To solve this problem, let’s break down each part and calculate the required values using differentials.

Given:

• Edge length of the cube, $x = 15$ cm.
• Possible error in measurement, $dx = 0.1$ cm.

We need to find:

1. The maximum possible error, relative error, and percentage error in computing:
   • (a) the volume of the cube.
   • (b) the surface area of the cube.

(a) Volume of the Cube

The volume $V$ of a cube with edge length $x$ is given by: $V = x^3$

1. Differential of Volume

To estimate the maximum possible error in the volume, we use the differential: $dV = 3x^2 \cdot dx$

Plugging in the values: $dV = 3 \times (15)^2 \times 0.1 = 3 \times 225 \times 0.1 = 67.5 \, \text{cm}^3$

So, the maximum possible error in volume is $67.5 \, \text{cm}^3$.

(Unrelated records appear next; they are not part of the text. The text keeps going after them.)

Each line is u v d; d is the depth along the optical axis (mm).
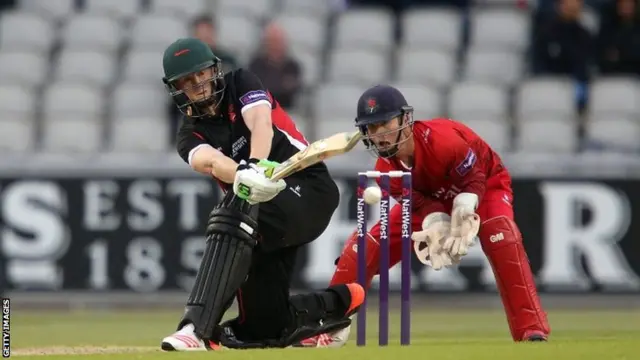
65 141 43719
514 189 38062
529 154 38125
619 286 37656
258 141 18875
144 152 41781
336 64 46281
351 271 22328
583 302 37812
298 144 20031
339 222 38094
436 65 46219
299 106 43344
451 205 21625
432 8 49500
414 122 21016
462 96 43938
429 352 16562
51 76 47156
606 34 44781
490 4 49344
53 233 39125
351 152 38375
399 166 21234
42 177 39188
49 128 44062
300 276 38219
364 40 47906
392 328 30438
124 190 38938
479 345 18016
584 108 43844
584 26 46250
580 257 37781
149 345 25281
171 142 43094
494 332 29250
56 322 33469
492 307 37906
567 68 44719
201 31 41625
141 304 38812
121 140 43188
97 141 44031
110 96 45406
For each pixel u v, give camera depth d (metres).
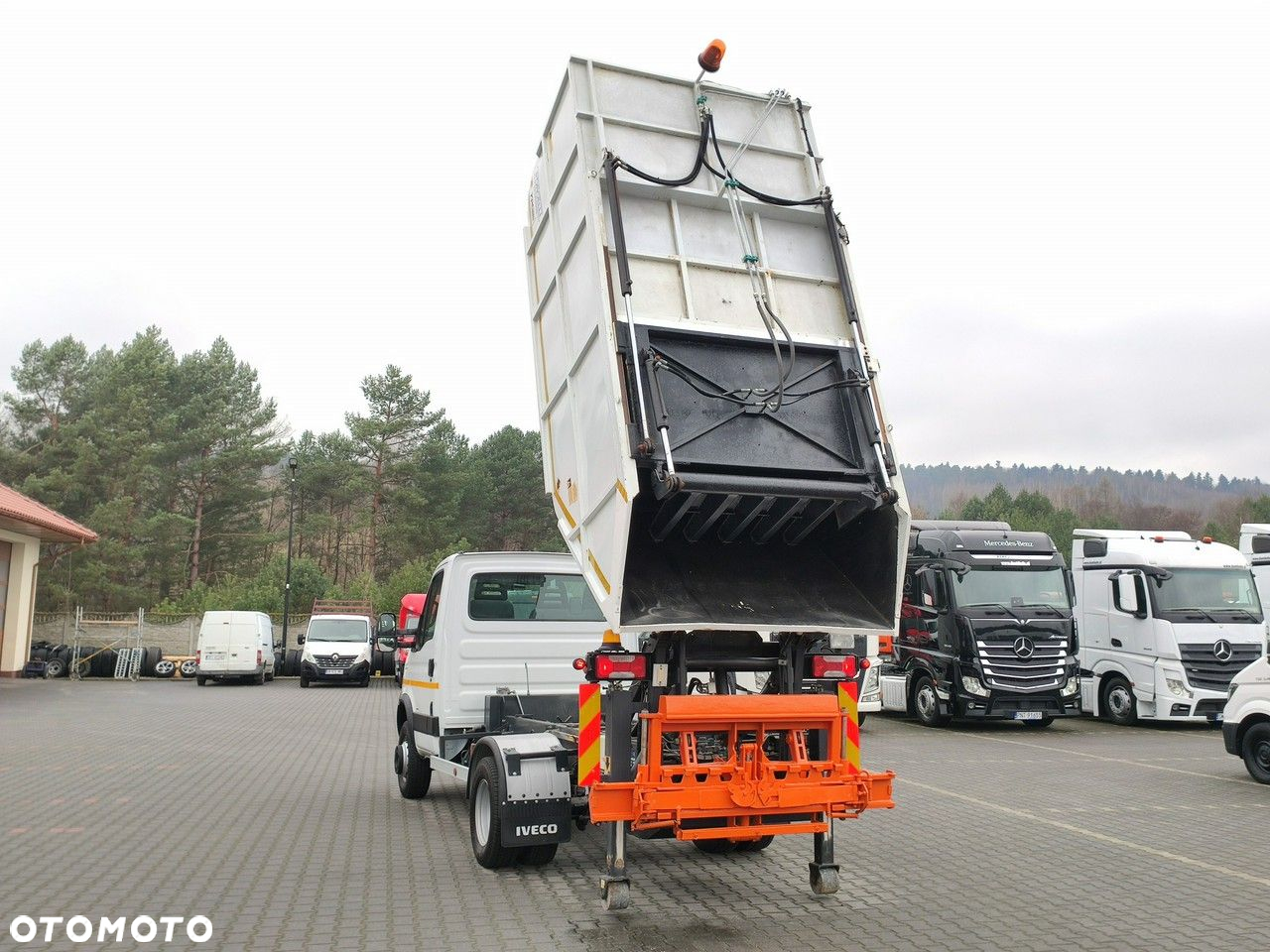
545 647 9.29
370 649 31.91
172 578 50.41
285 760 13.48
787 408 6.42
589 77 6.74
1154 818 9.66
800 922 6.12
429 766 10.01
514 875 7.18
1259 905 6.61
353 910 6.27
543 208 7.42
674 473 5.81
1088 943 5.80
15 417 51.25
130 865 7.43
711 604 6.32
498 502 63.19
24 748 14.35
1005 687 17.50
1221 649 17.78
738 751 6.25
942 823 9.38
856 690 6.57
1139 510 124.06
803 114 7.24
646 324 6.20
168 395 53.56
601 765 6.07
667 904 6.48
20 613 32.44
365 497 58.97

2. Relative Error in Volume

The relative error is given by: $\text{Relative Error} = \frac{dV}{V}$

Calculating $V$ with $x = 15$: $V = 15^3 = 3375 \, \text{cm}^3$

Then, $\text{Relative Error} = \frac{67.5}{3375} \approx 0.02$

So, the relative error in volume (rounded to four decimal places) is $0.0200$.

3. Percentage Error in Volume

The percentage error is simply the relative error multiplied by 100: [ \text{Percentage Error}